-- start ENTRIES PROVIDED --
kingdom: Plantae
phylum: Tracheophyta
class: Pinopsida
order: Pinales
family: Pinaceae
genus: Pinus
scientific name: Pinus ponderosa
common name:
-- end ENTRIES PROVIDED --
-- start ENTRIES PROVIDED --
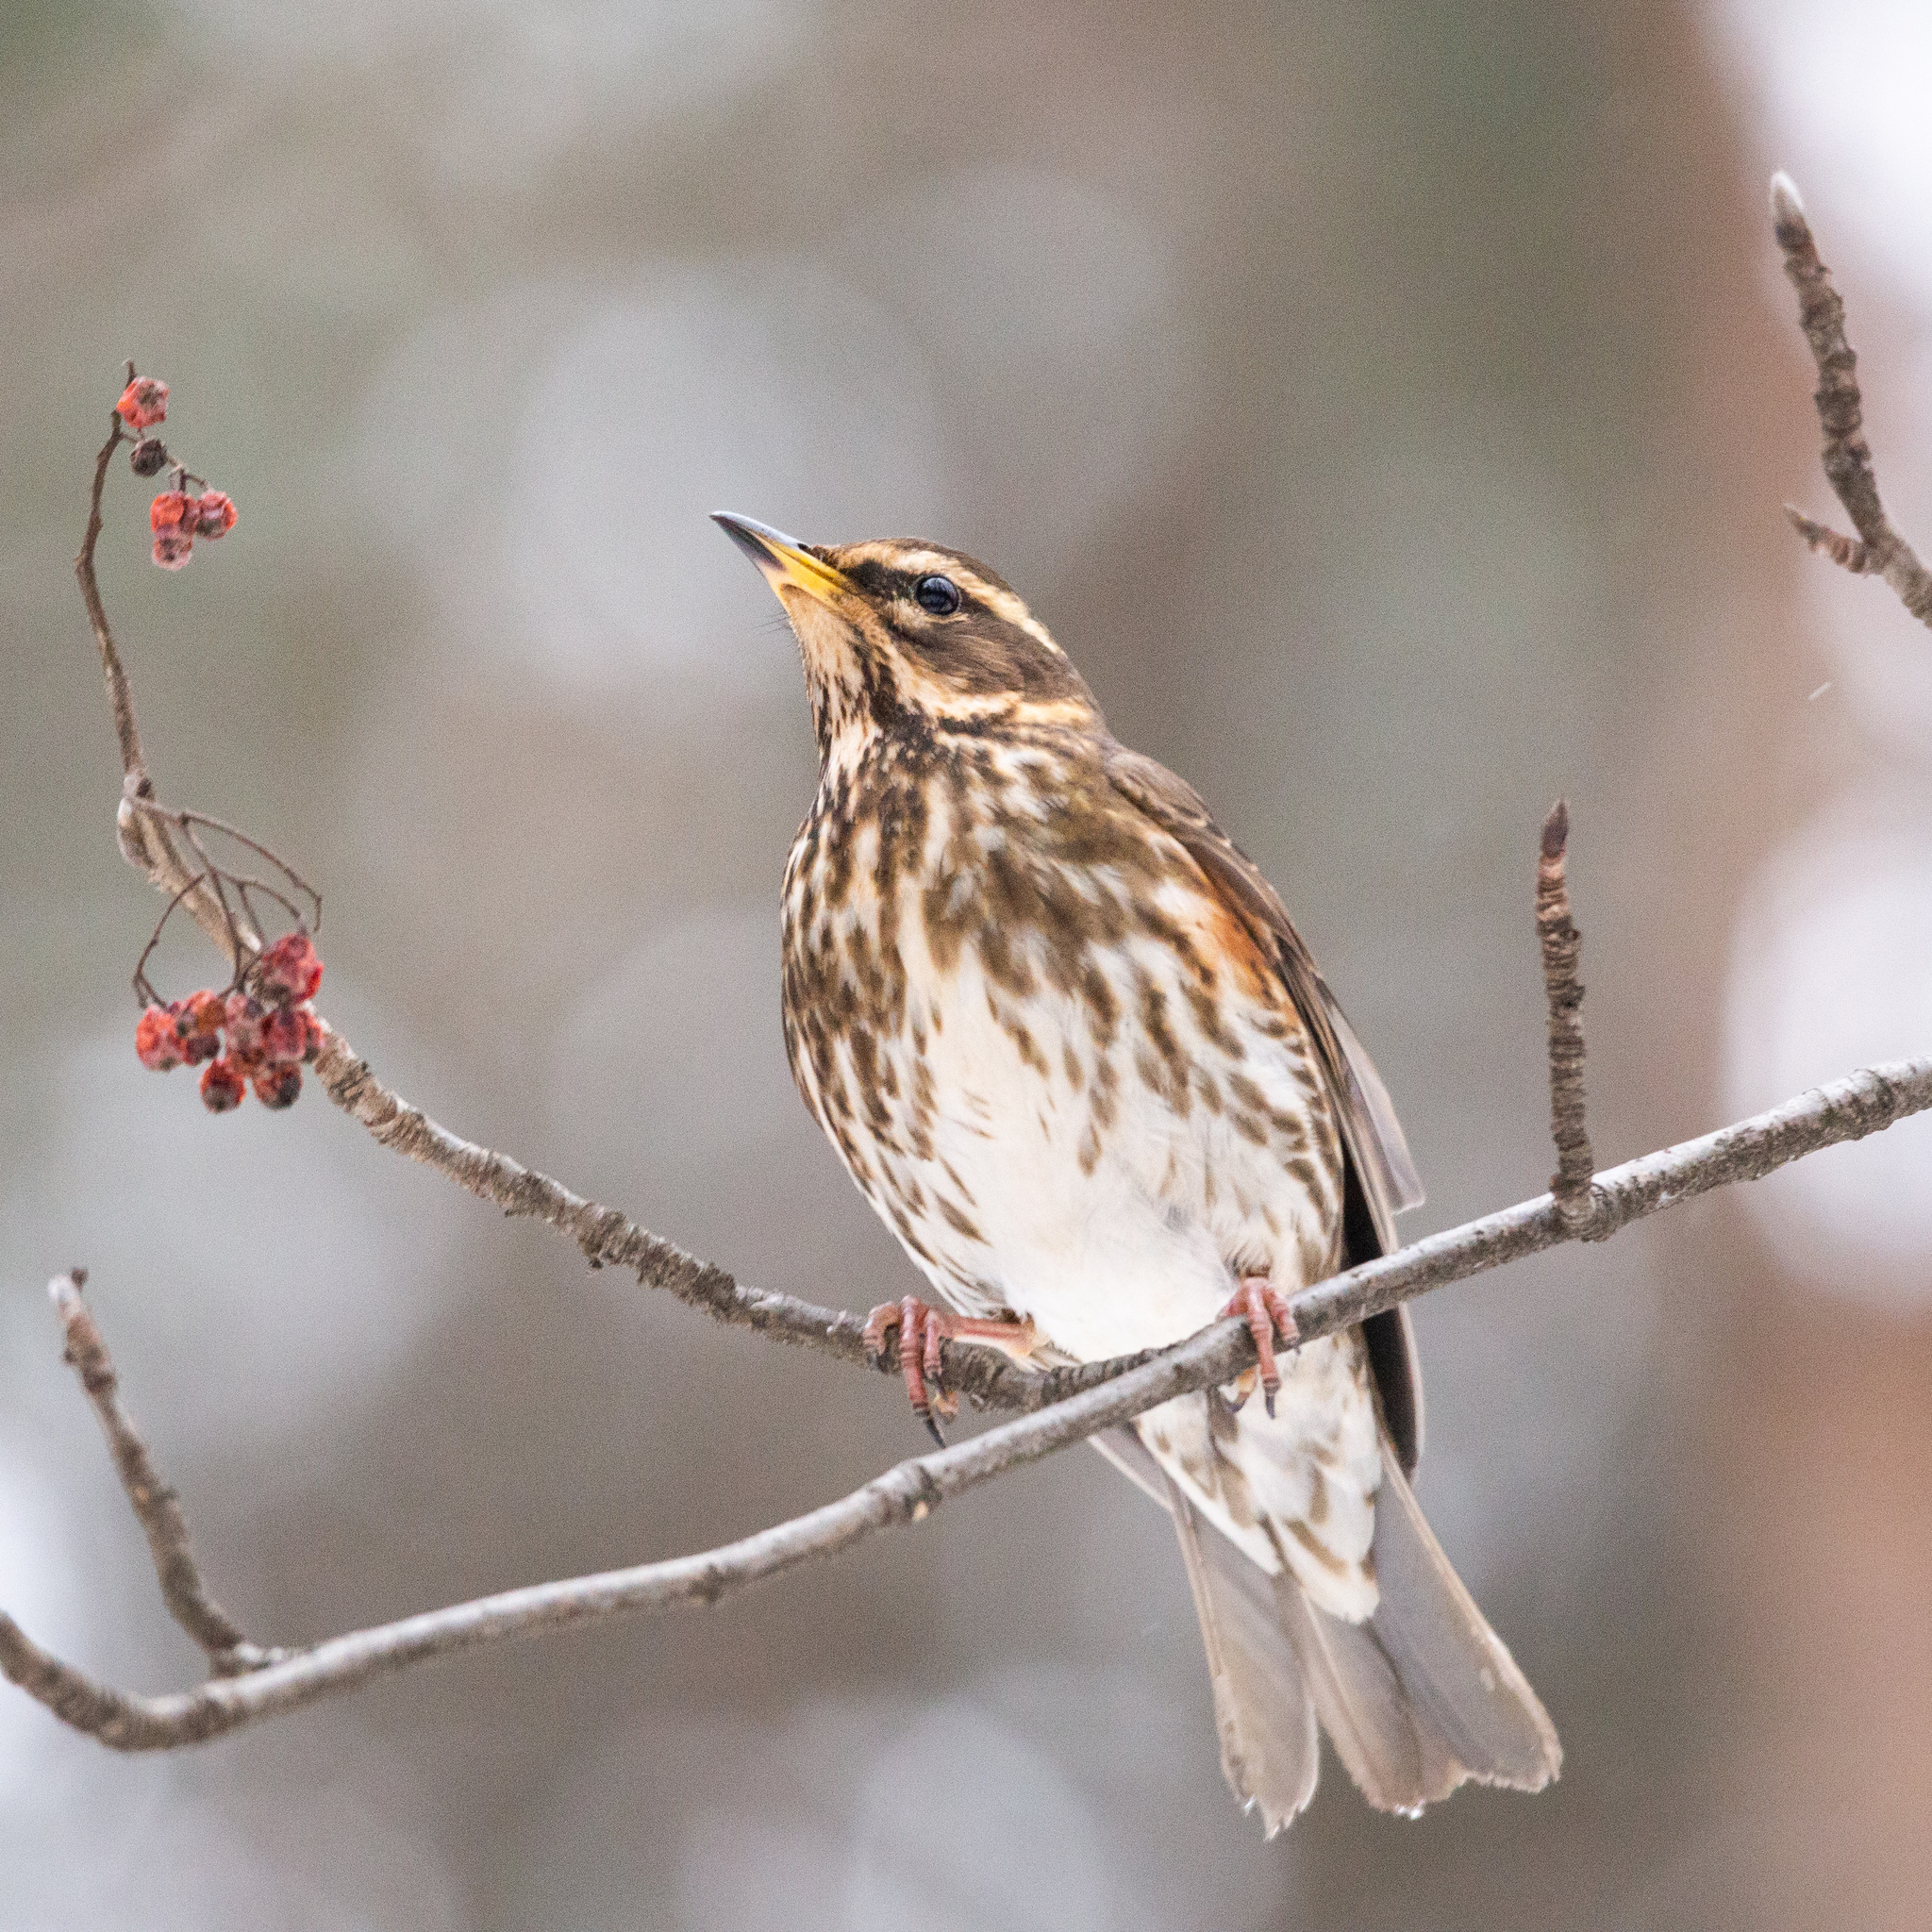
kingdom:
-- end ENTRIES PROVIDED --
-- start ENTRIES PROVIDED --
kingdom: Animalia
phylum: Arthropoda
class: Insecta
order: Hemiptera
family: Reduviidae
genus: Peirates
-- end ENTRIES PROVIDED --
• **YOUR TASK**
In the stretch of entries from the line containing "kingdom: Plantae" through the line containing "scientific name: Pinus ponderosa", rename "phylum" to "division" and give only those lines back, otherwise unchanged.

• **ANSWER TO THE PROBLEM**
kingdom: Plantae
division: Tracheophyta
class: Pinopsida
order: Pinales
family: Pinaceae
genus: Pinus
scientific name: Pinus ponderosa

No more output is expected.